◆ **TO DO**: Transcribe, word for word and without additions, each line below from the one containing "registrado en la segunda semana de febrero (S" through the one containing "municipio de San Nicolás (diez de los catorce", both ends included.

***** INPUT DATA *****

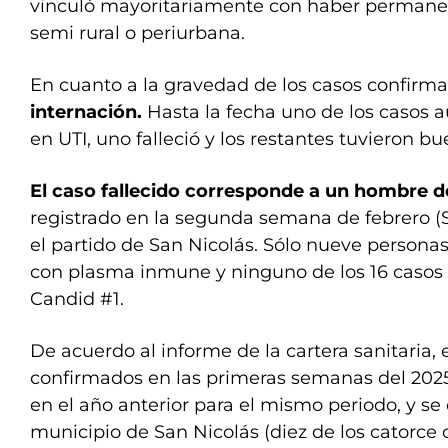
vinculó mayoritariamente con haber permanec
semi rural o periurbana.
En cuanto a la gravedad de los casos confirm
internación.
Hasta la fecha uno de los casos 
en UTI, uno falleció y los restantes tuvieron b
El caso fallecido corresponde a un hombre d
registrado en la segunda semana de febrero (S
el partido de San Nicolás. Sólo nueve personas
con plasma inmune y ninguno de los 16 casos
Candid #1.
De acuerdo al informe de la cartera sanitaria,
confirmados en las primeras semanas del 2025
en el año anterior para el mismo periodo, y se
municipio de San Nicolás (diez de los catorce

*****
***** INPUT DATA *****

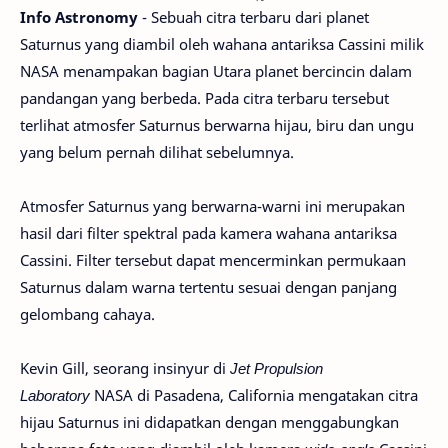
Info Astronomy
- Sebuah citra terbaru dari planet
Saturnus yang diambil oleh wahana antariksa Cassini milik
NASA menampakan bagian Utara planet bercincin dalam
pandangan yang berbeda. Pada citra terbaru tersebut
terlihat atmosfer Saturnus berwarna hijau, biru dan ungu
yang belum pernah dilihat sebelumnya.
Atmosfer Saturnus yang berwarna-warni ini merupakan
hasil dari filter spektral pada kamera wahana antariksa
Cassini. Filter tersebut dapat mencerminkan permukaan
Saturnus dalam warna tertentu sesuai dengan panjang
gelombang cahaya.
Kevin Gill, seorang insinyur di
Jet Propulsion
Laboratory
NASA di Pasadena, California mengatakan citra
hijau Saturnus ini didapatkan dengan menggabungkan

*****

◆ **THE COMPLETED TASK**:
registrado en la segunda semana de febrero (S
el partido de San Nicolás. Sólo nueve personas
con plasma inmune y ninguno de los 16 casos
Candid #1.
De acuerdo al informe de la cartera sanitaria,
confirmados en las primeras semanas del 2025
en el año anterior para el mismo periodo, y se
municipio de San Nicolás (diez de los catorce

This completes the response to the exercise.